(Data taken from a collection)
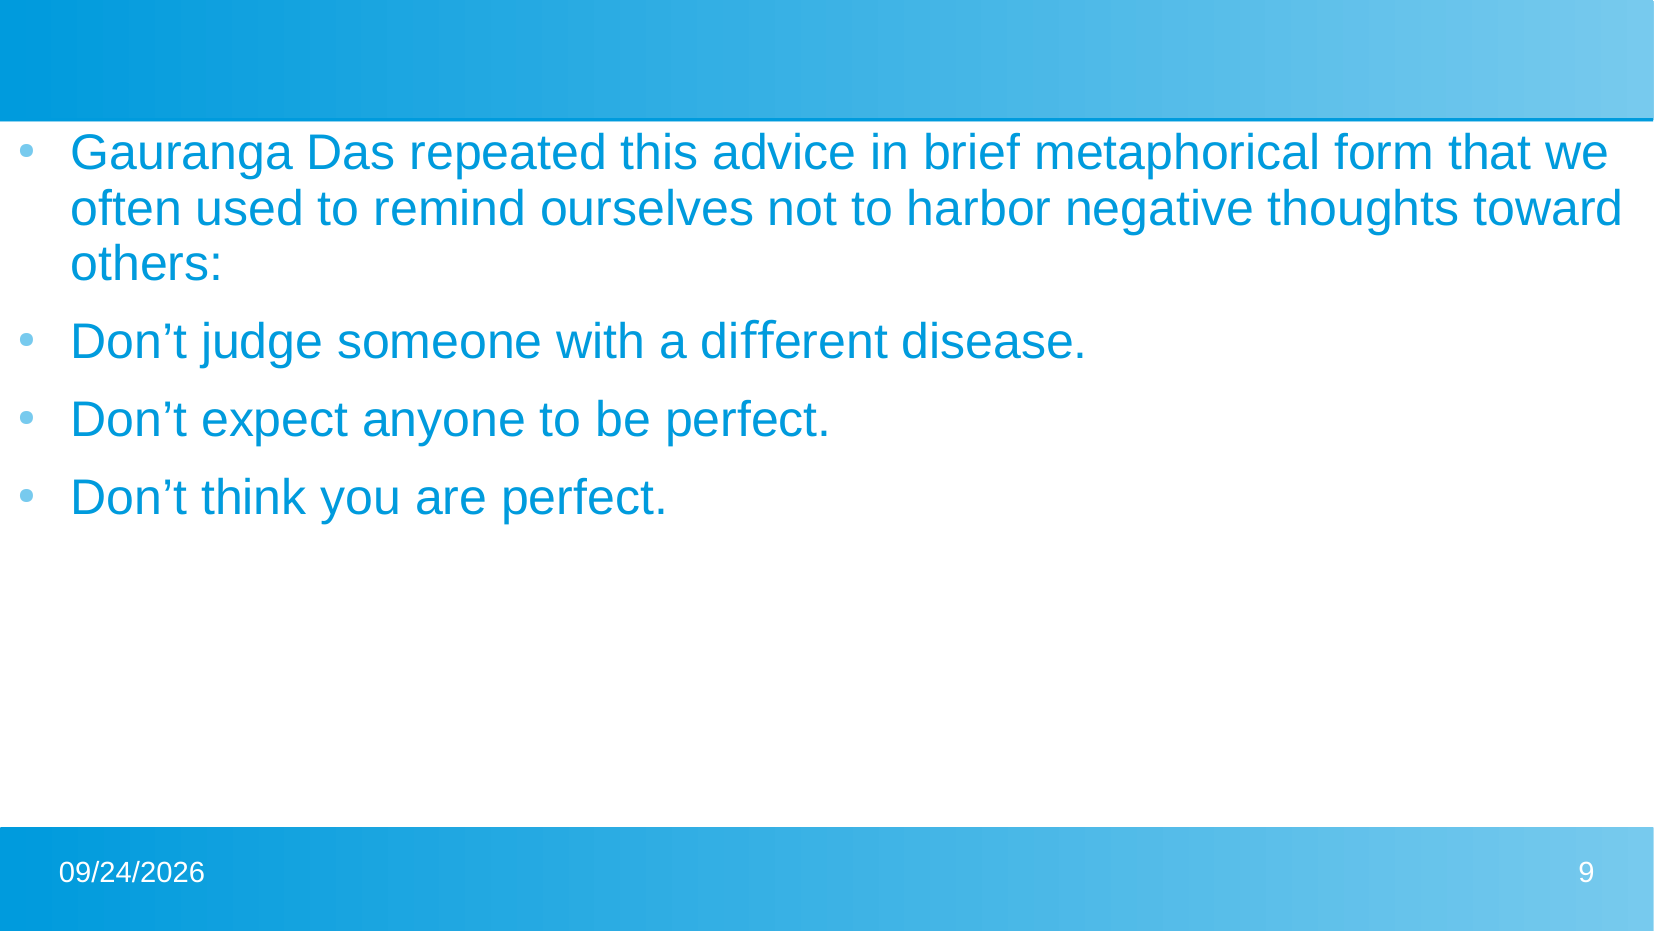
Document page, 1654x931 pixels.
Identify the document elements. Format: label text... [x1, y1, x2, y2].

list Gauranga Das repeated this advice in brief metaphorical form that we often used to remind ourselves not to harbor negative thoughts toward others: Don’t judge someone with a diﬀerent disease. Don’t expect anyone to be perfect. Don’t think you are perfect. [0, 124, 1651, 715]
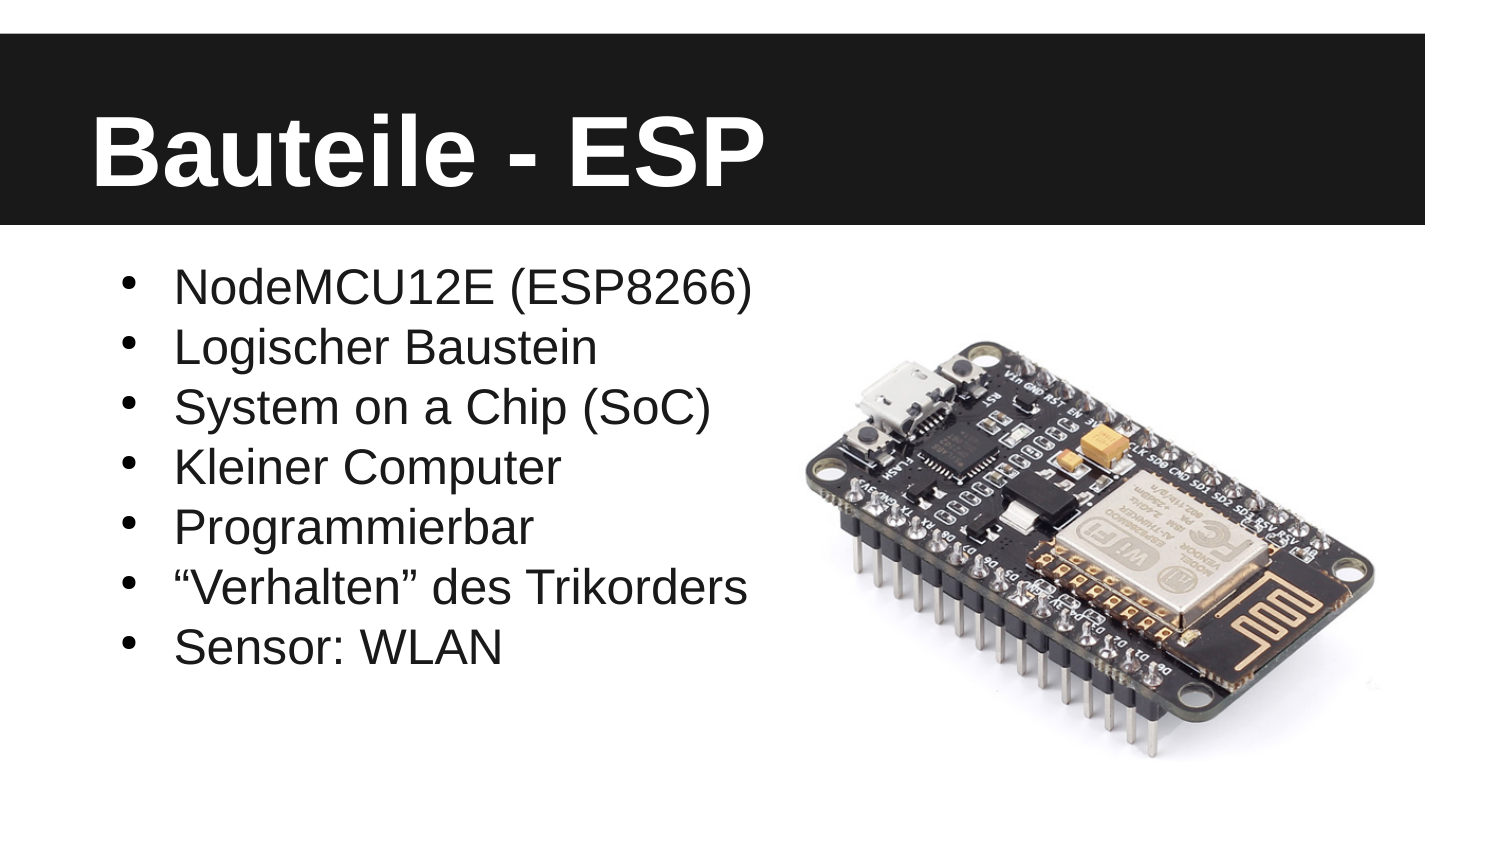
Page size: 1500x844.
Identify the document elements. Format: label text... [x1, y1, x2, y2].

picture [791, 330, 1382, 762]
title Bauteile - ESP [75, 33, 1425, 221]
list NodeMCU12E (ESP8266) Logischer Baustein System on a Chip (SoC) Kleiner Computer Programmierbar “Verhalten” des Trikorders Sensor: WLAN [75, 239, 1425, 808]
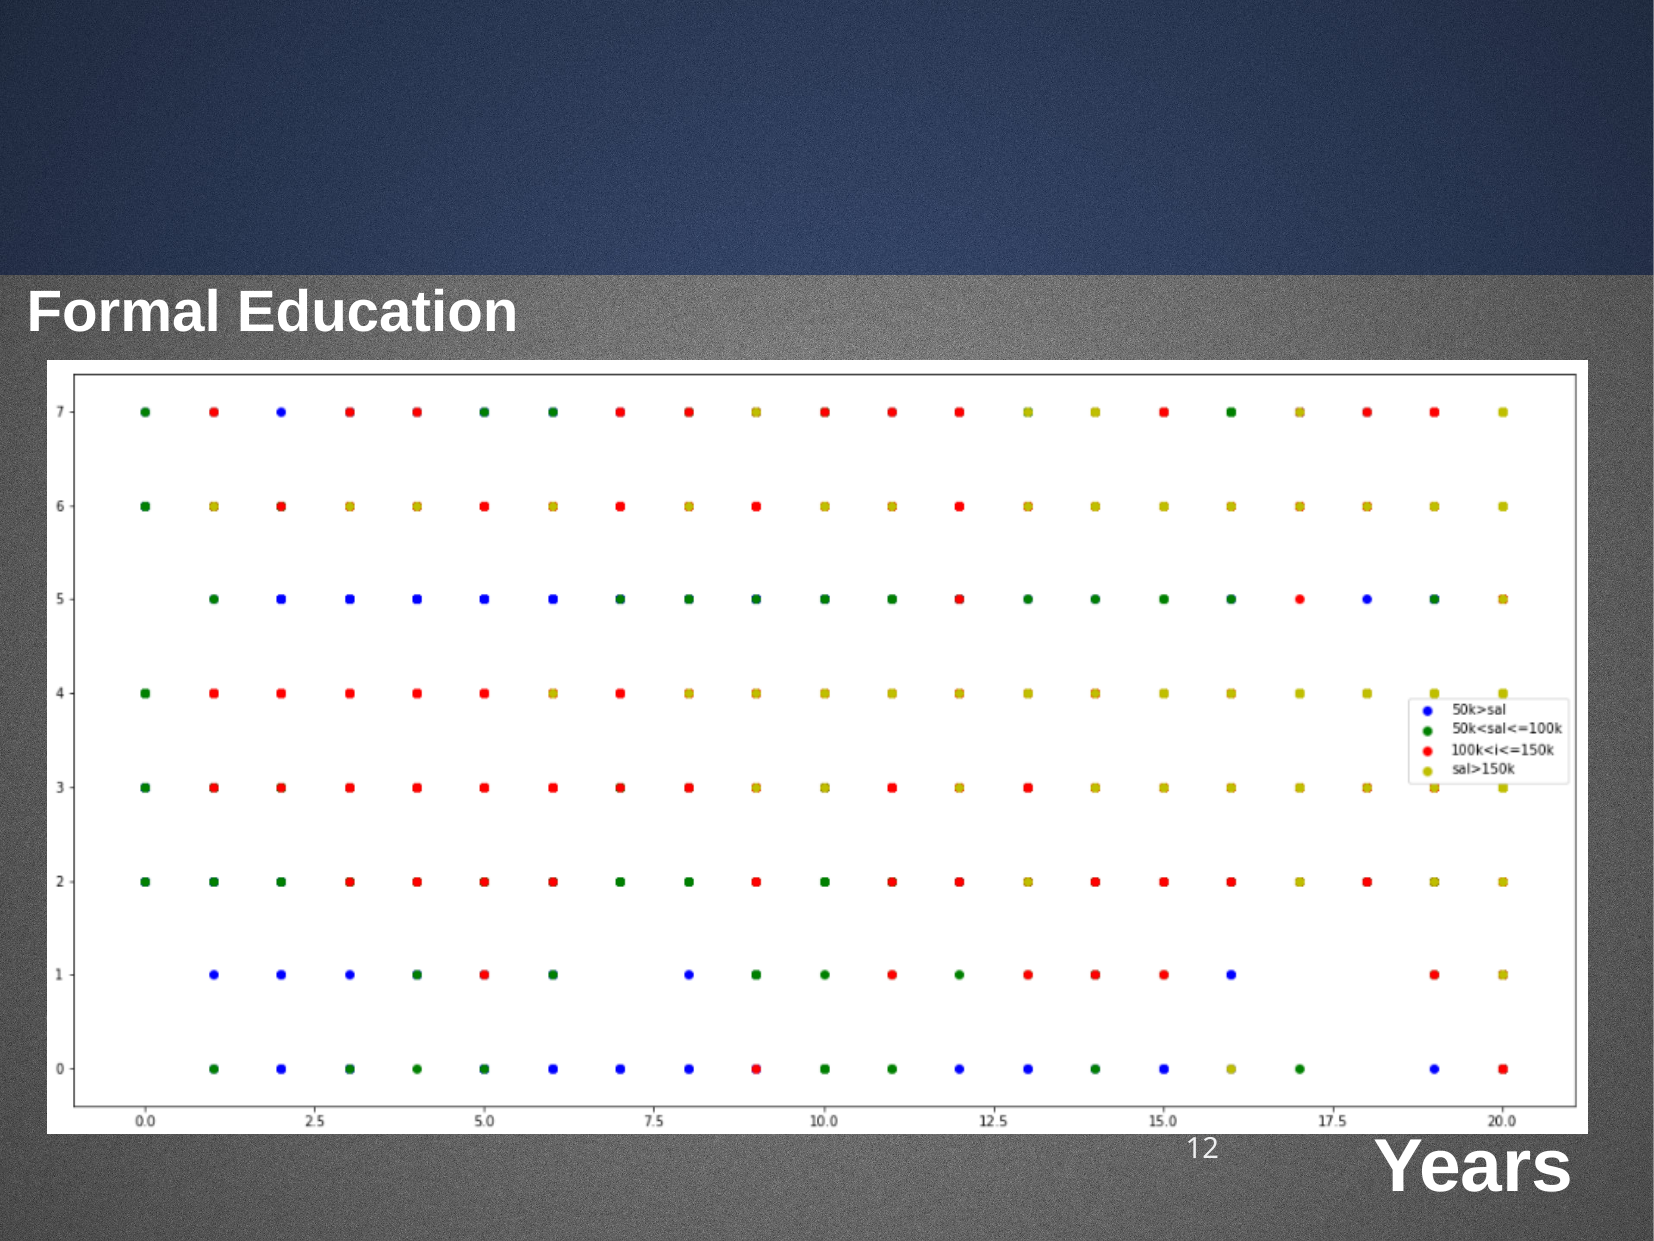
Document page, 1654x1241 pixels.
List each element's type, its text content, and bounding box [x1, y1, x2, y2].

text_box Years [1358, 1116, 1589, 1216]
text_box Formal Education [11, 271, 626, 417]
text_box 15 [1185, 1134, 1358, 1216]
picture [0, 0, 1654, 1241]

## What the task asks
Please copy everything from the line containing "Page size: 1500x844." down to the end of the records, including both ends, and leave the pictures out of your answer.

## Reply to the exercise
Page size: 1500x844.
Identify the document elements. Format: label text... [x1, y1, x2, y2].

picture [791, 330, 1382, 762]
title Bauteile - ESP [75, 33, 1425, 221]
list NodeMCU12E (ESP8266) Logischer Baustein System on a Chip (SoC) Kleiner Computer Programmierbar “Verhalten” des Trikorders Sensor: WLAN [75, 239, 1425, 808]
Document page, 1654x1241 pixels.
List each element's type, its text content, and bounding box [x1, y1, x2, y2].

text_box Years [1358, 1116, 1589, 1216]
text_box Formal Education [11, 271, 626, 417]
text_box 15 [1185, 1134, 1358, 1216]
picture [0, 0, 1654, 1241]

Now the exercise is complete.